■ **Written task**
Please return the lines of the listing exactly as they appear, starting with the line that contains "order: Lepidoptera" and going on through the final line of the listing.

■ **Provided records**
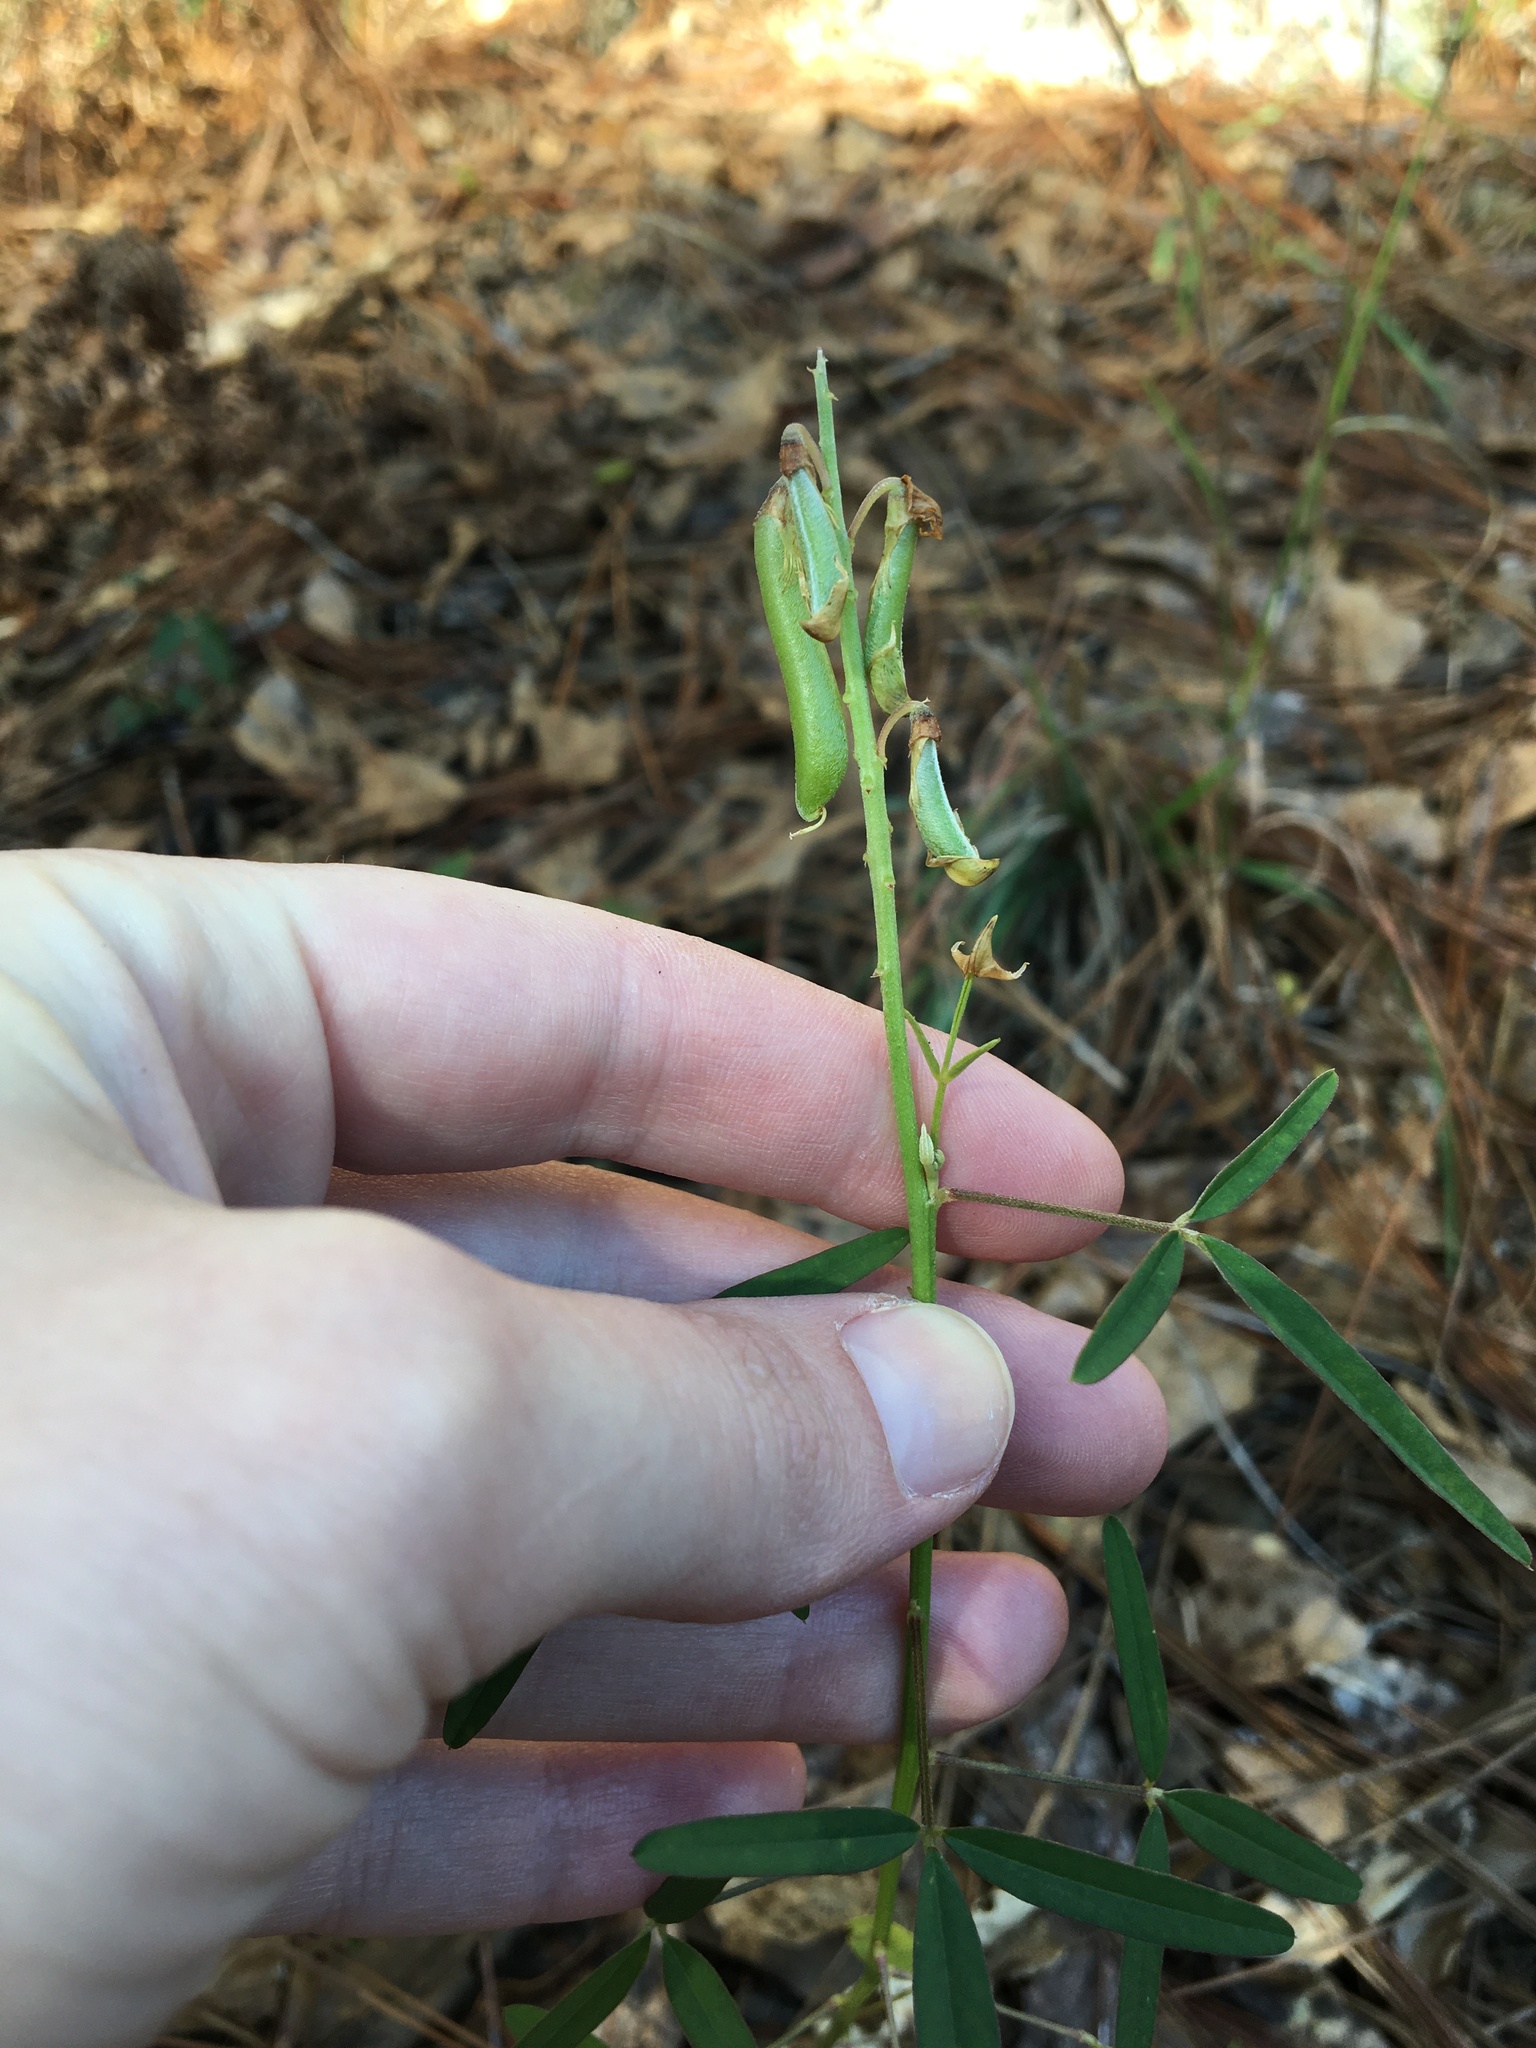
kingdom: Plantae
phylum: Tracheophyta
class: Magnoliopsida
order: Fabales
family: Fabaceae
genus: Crotalaria
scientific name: Crotalaria lanceolata
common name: Lanceleaf rattlebox
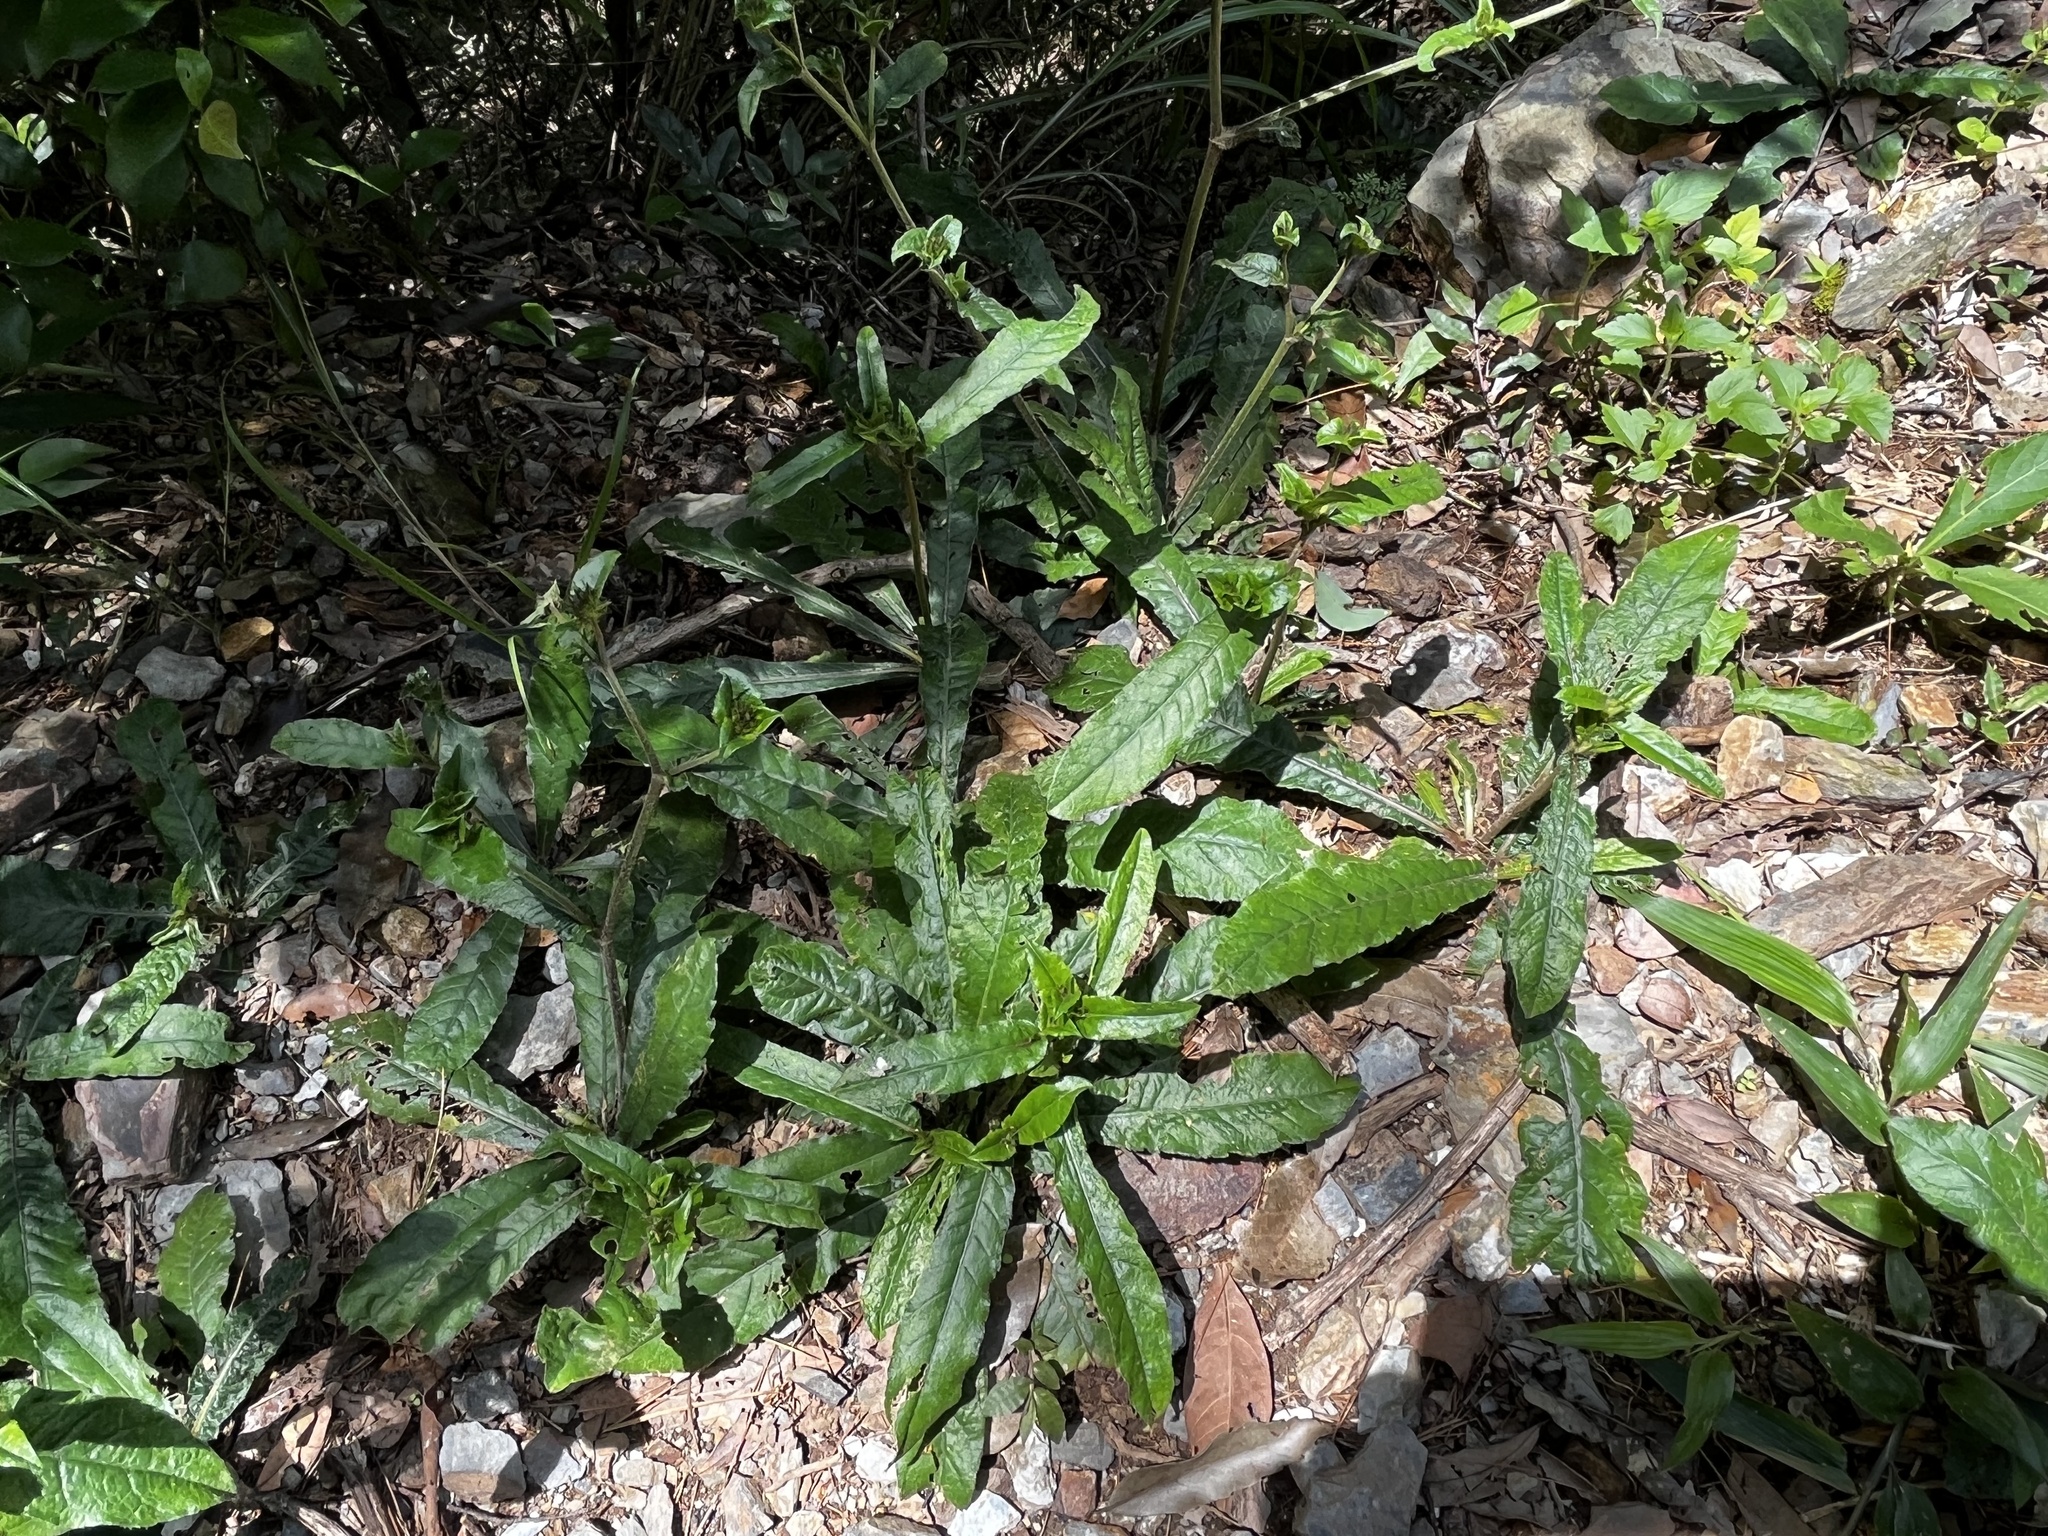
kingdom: Plantae
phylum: Tracheophyta
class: Magnoliopsida
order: Asterales
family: Asteraceae
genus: Elephantopus
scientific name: Elephantopus scaber
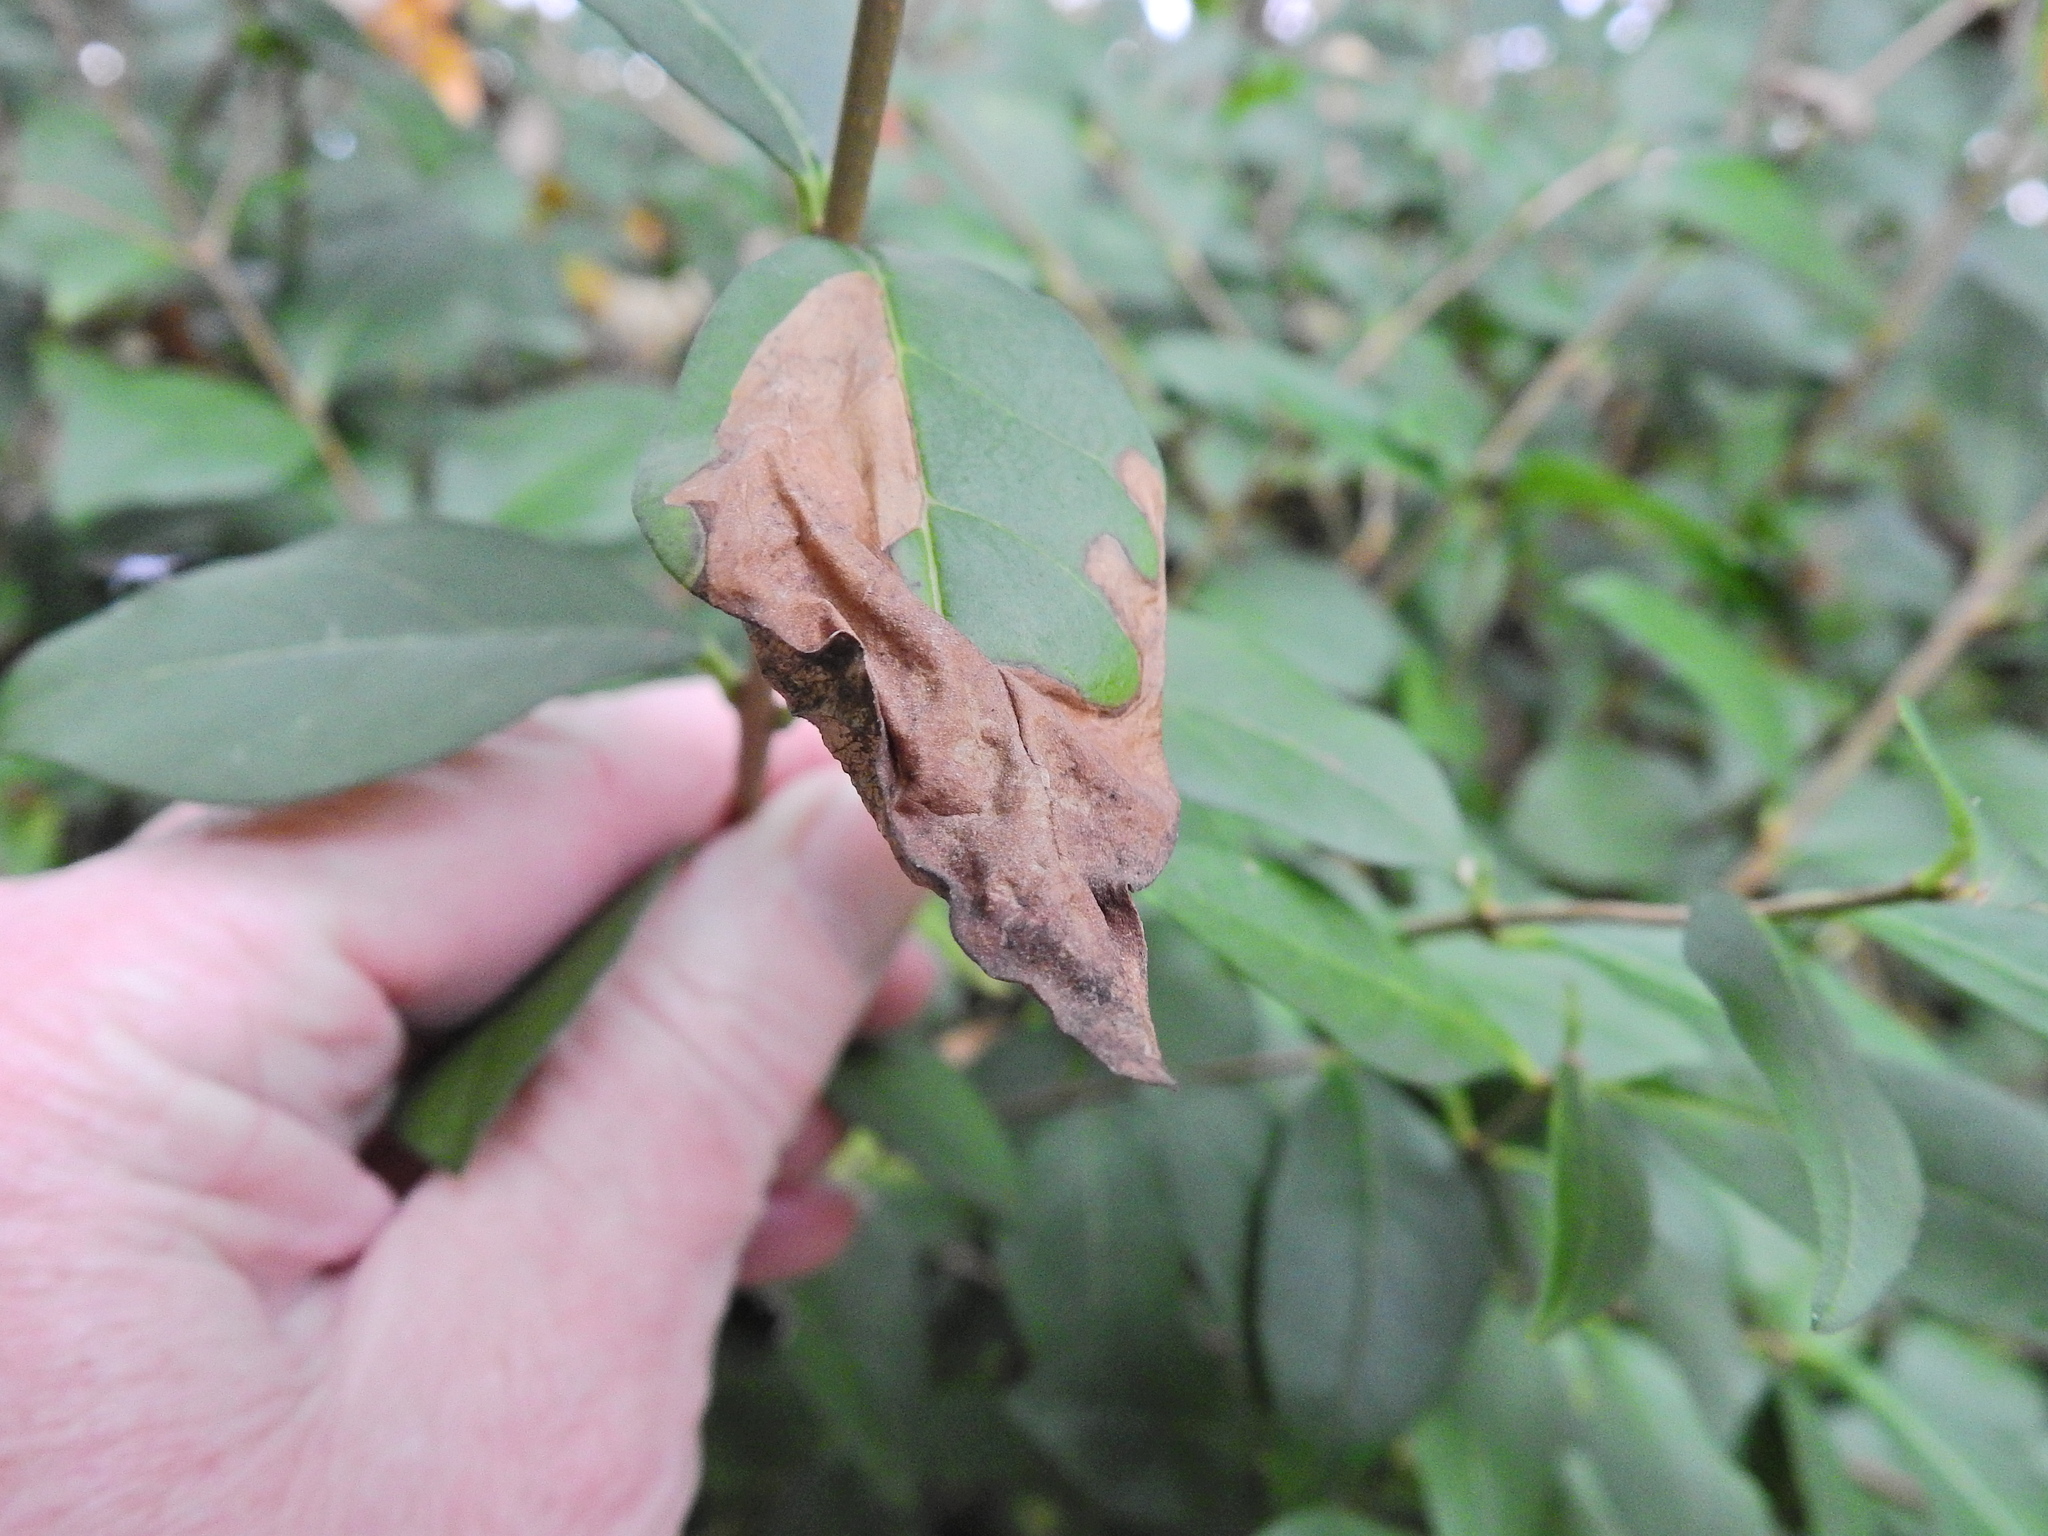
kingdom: Animalia
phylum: Arthropoda
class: Insecta
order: Lepidoptera
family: Gracillariidae
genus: Gracillaria
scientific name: Gracillaria syringella
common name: Common slender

■ **Task solution**
order: Lepidoptera
family: Gracillariidae
genus: Gracillaria
scientific name: Gracillaria syringella
common name: Common slender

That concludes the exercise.